The night was clear, and the stars shone out brilliantly as the light craft skimmed over the water, and a fragment of a desert and waning moon threw its soft beams upon the snow-white sail. The vessel, which had no deck, was full of baskets, which had contained grapes and various fruits brought from the ancient granary, of Rome, still as fertile and as luxuriant as ever. The crew consisted of the padrone, two men and a boy; the three latter, with their gregos, or night great-coats with hoods, sitting forward before the sail, with their eyes fixed on the land as they flew past point after point, thinking perhaps of their wives, or perhaps of their sweethearts, or perhaps not thinking at all.
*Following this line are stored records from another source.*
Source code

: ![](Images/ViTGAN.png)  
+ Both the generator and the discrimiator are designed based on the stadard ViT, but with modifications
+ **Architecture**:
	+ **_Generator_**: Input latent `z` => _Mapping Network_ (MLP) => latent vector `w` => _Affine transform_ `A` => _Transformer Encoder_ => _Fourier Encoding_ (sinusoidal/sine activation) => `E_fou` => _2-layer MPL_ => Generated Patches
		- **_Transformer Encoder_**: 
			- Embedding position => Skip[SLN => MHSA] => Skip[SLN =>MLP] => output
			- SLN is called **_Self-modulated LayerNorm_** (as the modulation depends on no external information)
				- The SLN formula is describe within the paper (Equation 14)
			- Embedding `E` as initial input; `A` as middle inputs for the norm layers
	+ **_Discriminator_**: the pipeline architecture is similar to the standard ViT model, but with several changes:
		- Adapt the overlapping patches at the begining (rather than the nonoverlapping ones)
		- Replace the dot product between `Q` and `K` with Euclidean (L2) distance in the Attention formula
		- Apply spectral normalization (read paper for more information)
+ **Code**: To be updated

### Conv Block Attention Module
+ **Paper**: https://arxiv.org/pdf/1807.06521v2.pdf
The padrone remained aft at the helm, offering every politeness to our two young gentlemen, who only wished to be left alone. At last they requested the padrone to give them gregos to lie down upon, as they wished to go to sleep. He called the boy to take the helm, procured them all they required, and then went forward. And our two midshipmen laid down looking at the stars above them for some minutes, without exchanging a word. At last Jack commenced—
"I have been thinking, Gascoigne, that this is very delightful. My heart bounds with the vessel, and it almost appears to me as if the vessel herself was rejoicing in her liberty. Here she is capering over the waves instead of being tied by the nose with a cable and anchor."
"That's a touch of the sentimental, Jack," replied Gascoigne; "but she is no more free than she was when at anchor, for she now is forced to act in obedience to her steersman and go just where he pleases. You may just as well say that a horse, if taken out of the stable, is free, with the curb, and his rider on his back."
"That's a touch of the rational, Ned, which destroys the illusion. Never mind, we are free, at all events. What machines we are on board of a man-of-war! we walk, talk, eat, drink, sleep, and get up, just like clock-work; we are wound up to go the twenty-four hours, and then wound up again; just like old Smallsole does the chronometers."
"Very true, Jack; but it does not appear to me, that hitherto you have kept very good time; you require a little more regulating," said Gascoigne.
"How can you expect any piece of machinery to go well, so damnably knocked about as a midshipman is?" replied our hero.
"Very true, Jack; but sometimes you don't keep any time, for you don't keep any watch. Mr Asper don't wind you up. You don't go at all."
"No; because he allows me to go down; but still I do go, Ned."
"Yes, to your hammock—it's no go with old Smallsole, if I want a bit of caulk. But, Jack, what do you say—shall we keep watch to-night?"
"Why, to tell you the truth, I have been thinking the same thing—I don't much like the looks of the padrone—he squints."